The Juvenile Justice Amendment Bill, 2021: Welcome Although Incomplete

Aashita Sharma

20 Aug 2021 5:25 PM IST

  • The Juvenile Justice Amendment Bill, 2021: Welcome Although Incomplete

    In July 2021, the Parliament of India passed an amendment bill to strengthen the Juvenile Justice(Care and Protection of Children) Act, 2015 that allows district magistrates and additional district magistrates to issue adoption orders under Section 61 of the JJ Act, in order to ensure speedy disposal of cases and enhance accountability. What the amendment leaves untouched is Section 15...

    In July 2021, the Parliament of India passed an amendment bill to strengthen the Juvenile Justice(Care and Protection of Children) Act, 2015 that allows district magistrates and additional district magistrates to issue adoption orders under Section 61 of the JJ Act, in order to ensure speedy disposal of cases and enhance accountability.

    What the amendment leaves untouched is Section 15 of the Act that allows a Juvenile Justice Board (JJB) to decide on the basis of the mental and physical capacity of a child in the age group of 16-18 years, who has allegedly committed a heinous offence, if they should be tried to be held to the same standards of culpability as an adult or not. Even though lawyers and child-rights activists alike vehemently argue that the provision only appears to be neutral, and in actuality defeats the notion of substantive equality highlighting the flaws in its design, implementation and constitutionality.

    The provision as it stands in conflict with the right to equality, that mandates that equals must be treated as equals. The JJB if that discriminates between similarly placed children on the nature of the offences committed by them, and on the child's capacity to understand the consequences of their act, would be selective and unequal- as no one test can differentiate the two and any test that might attempt so would be superficial. This view is supported by the decision of the Supreme Court given in Salil Bali v. Union of India (2013) and SubramaniamSwamy v. Raju (2014) that all children in conflict with law should be dealt with equally irrespective of the gravity of their offences.

    Structurally, the provision gives power to the JJB to conduct the preliminary enquiry, without ascertaining the guilt of the child- as the demarcating expression is 'in the case of a heinous offence..'. The provision, thus, presumes the guilt of the child accused and is biased towards them. If so, that would be against A. 20(3) of the Constitution, a crucial element of due process of law as held in the Maneka Gandhi v. Union ofIndia case (1978).

    The next issue arises with regards to the approach taken by the juvenile justice system in India. The theory of punishment for juveniles in India is widely regarded as rehabilitative and reformatory as held in Mumtaz Ahmed NasirKhan v. State of Maharashtra (2019), and to allow that to change to retributive for heinous offences in special circumstances would be going against well-established jurisprudence and defeat the very object of introducing the legislation. The basis is that children suffer from developmental immaturities and deficits, and thus to guide and counsel them into being upstanding citizens of society is better than putting them into institutions with hardened criminals. This is also the approach of the UN Convention on the Rights of the Child that requires every individual below the age of 18 years be treated as a 'child', as well as that of the Indian Penal Code and the Indian Contract Act that allow minority as an exception when affixing culpability.

    Additionally, as is evident by the history of many death penalties in India, there is always room for arbitrariness, subjectivity, and bias when judgment is exercised. The discretionary power to decide can prove to be very inaccurate at times as assessment of 'mental capacity' is highly complex and will inevitably suffer from some error.
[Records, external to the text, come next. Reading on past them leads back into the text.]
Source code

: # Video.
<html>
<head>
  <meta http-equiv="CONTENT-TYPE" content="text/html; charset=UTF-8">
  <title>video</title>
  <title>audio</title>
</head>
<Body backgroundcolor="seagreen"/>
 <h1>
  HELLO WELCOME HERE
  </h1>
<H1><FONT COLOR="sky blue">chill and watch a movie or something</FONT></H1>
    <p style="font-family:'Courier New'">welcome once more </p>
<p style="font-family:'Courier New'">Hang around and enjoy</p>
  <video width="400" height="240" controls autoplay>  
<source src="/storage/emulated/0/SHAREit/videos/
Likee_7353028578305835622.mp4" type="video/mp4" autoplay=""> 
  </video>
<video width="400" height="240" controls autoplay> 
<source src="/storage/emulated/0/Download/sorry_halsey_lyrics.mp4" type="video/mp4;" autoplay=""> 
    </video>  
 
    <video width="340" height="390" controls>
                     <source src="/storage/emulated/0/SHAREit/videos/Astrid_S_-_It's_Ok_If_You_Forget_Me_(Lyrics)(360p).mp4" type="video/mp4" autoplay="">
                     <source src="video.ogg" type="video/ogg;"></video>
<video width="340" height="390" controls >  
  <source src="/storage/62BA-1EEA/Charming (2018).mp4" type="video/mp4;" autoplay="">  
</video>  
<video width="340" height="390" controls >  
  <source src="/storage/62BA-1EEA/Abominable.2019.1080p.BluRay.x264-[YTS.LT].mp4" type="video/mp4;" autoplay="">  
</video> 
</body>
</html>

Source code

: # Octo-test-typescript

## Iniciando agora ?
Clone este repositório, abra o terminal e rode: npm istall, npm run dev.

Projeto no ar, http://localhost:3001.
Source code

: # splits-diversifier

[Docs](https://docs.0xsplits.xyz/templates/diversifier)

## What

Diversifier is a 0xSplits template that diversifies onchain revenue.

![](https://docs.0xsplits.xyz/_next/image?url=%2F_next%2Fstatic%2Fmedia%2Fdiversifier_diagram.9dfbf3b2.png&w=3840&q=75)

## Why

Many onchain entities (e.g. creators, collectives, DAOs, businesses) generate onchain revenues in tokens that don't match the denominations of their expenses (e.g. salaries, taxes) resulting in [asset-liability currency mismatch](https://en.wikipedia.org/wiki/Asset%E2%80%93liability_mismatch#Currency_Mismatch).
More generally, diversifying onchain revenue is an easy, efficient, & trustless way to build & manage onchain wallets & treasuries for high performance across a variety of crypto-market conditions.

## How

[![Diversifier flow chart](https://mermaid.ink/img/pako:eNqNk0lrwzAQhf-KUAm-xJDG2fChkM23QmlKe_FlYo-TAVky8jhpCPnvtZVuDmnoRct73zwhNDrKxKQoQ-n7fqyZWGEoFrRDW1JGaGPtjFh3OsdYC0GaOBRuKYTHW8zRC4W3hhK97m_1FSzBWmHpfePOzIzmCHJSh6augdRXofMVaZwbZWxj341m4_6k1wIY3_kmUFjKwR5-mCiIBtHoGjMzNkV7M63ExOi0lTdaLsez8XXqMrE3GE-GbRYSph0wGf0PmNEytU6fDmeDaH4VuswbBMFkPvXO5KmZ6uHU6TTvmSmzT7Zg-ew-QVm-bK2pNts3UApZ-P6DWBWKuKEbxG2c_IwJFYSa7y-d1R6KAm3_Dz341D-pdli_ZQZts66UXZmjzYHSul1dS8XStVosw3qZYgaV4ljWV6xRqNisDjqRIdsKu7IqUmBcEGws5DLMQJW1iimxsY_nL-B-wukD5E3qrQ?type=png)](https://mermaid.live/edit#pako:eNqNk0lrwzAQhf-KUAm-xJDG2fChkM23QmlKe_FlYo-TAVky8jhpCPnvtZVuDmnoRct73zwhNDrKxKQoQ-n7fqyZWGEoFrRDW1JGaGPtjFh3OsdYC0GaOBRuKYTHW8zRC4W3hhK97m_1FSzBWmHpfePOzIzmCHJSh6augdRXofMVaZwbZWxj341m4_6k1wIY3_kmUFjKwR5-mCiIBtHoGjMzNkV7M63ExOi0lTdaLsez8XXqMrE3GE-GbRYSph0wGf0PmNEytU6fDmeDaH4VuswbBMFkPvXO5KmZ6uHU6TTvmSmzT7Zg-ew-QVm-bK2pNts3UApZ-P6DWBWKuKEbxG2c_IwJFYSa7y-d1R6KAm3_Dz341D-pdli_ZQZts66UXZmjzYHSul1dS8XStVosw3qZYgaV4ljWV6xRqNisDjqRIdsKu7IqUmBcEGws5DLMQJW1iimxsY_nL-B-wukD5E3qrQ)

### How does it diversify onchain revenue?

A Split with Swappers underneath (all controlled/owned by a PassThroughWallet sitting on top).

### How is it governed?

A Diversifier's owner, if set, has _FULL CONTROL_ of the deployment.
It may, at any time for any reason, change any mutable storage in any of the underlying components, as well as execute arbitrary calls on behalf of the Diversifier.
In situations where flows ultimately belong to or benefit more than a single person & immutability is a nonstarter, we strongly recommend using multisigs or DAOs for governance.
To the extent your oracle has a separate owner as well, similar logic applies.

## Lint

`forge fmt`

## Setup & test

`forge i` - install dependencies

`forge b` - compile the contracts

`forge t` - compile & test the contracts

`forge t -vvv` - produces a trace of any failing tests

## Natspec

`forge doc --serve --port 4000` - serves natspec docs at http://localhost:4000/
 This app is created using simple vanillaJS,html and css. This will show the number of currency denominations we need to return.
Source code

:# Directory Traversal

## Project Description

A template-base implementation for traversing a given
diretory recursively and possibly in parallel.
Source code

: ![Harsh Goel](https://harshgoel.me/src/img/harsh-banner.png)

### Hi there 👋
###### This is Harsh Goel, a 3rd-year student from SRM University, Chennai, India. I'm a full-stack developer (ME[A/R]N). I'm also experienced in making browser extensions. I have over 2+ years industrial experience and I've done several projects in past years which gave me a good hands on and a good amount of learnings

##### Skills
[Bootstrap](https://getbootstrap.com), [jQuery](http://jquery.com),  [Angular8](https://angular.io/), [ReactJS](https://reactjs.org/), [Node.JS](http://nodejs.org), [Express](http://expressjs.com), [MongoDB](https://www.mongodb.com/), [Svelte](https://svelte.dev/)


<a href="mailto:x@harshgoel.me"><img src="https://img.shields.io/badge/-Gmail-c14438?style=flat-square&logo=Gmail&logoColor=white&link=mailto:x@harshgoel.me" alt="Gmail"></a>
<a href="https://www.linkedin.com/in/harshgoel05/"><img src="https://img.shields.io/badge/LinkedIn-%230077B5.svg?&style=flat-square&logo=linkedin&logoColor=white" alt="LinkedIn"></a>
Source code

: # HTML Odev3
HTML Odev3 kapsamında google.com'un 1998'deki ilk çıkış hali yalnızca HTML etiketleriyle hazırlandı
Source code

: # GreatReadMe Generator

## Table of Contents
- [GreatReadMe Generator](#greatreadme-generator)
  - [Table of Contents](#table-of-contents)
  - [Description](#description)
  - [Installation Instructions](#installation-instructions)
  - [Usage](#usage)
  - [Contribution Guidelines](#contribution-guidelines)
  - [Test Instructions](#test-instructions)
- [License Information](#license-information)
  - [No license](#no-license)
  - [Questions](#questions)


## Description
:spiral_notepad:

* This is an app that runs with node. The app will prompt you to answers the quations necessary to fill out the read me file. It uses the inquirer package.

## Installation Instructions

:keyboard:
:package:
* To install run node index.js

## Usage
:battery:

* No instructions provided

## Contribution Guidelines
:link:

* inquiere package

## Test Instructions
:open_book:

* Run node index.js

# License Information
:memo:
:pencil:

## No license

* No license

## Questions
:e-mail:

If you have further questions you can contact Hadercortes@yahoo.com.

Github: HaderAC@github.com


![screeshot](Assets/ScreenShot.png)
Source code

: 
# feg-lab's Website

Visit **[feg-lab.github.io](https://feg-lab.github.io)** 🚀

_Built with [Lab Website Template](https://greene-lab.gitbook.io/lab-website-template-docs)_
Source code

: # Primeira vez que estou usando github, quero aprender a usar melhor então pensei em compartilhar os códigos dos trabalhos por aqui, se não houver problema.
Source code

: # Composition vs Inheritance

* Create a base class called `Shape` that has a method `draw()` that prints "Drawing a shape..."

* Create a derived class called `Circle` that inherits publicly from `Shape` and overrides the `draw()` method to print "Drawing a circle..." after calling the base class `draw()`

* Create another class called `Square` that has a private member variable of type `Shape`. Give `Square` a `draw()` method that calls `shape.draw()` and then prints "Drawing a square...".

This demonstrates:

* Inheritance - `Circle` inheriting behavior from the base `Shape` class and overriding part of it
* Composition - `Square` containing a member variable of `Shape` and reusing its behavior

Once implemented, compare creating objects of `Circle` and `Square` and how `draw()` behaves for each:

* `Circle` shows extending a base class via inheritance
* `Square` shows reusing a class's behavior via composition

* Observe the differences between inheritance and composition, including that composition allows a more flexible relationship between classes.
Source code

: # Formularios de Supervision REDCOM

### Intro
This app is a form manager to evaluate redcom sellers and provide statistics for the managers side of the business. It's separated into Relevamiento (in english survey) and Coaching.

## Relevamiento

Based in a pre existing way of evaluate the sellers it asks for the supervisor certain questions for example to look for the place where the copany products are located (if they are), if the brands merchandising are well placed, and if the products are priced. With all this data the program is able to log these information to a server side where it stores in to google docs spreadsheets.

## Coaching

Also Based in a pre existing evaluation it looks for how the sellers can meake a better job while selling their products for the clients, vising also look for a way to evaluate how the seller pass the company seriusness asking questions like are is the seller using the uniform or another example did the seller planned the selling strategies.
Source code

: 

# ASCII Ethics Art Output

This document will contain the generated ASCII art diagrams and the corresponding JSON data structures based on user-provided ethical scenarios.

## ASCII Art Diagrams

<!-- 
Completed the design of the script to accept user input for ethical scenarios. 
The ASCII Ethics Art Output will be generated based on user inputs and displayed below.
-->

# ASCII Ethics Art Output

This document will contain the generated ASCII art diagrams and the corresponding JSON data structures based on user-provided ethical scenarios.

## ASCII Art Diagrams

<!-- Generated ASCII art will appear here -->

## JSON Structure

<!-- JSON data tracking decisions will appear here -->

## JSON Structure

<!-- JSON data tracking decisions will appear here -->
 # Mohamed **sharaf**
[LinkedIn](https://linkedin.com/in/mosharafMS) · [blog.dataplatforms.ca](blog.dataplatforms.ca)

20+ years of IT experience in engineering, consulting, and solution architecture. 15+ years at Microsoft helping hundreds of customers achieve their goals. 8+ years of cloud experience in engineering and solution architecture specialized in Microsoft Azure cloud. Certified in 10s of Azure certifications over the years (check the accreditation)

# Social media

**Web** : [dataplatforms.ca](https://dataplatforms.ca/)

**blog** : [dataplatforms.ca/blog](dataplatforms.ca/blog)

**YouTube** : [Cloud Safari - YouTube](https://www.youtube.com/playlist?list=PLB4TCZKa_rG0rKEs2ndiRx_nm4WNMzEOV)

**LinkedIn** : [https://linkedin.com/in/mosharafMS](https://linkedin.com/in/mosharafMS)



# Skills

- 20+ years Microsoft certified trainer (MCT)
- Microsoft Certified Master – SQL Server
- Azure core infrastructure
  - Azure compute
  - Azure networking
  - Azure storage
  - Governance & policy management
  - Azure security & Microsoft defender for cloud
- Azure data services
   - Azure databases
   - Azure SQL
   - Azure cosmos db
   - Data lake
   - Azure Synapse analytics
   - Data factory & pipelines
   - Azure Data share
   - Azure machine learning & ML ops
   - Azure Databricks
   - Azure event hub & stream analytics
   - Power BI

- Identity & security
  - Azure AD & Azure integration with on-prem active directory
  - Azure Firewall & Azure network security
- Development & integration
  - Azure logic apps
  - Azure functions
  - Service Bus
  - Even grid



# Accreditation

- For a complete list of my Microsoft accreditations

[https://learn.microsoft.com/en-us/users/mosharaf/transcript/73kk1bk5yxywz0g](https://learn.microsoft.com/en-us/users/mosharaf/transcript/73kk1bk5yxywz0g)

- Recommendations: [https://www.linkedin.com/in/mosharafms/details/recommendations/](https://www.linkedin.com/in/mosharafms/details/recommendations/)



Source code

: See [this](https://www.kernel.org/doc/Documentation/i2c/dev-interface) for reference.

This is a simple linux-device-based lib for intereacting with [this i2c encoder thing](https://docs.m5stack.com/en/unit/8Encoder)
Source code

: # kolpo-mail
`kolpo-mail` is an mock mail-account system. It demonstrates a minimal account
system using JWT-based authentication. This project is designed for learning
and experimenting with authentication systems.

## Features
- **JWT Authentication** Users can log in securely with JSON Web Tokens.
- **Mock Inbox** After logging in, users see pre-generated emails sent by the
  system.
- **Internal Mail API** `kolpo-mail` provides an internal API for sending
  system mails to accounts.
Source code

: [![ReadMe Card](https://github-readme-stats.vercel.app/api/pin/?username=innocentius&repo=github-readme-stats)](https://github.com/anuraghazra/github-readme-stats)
    This leads one to question: what is the purpose that this provision serves? Proponents of this provision argue that it will act as a deterrent for other minors and will also ensure that the mature juveniles are punished. For the former, the NCRB data shows that, a total of 1.2% of all crimes in India are committed by juveniles, of which only 5-8% were apprehended for heinous crimes, as this number is too miniscule to have such drastic effect on policy-making, the relevance of deterrence should not emerge. The latter issue of punishing mature juveniles, if the theory of reformation and minority as a defence is followed, would lapse, thereby rendering Section 15 as excessive, insensitive and against the best interests of the child.

    Thus, in the face of increasingly progressive juvenile justice jurisprudence, to have a provision that criminalises delinquency at will is an anathema. So, although the Juvenile Justice Amendment) Bill, 2021 did not look into the validity and effectiveness of Section 15, future amendments must undo this provision and focus must be brought back to rehabilitation of juveniles rather than institutionalizing them.

    The author is a legal researcher based in Delhi, currently researching conditions of service for domestic workers in the NCT area. Views are personal.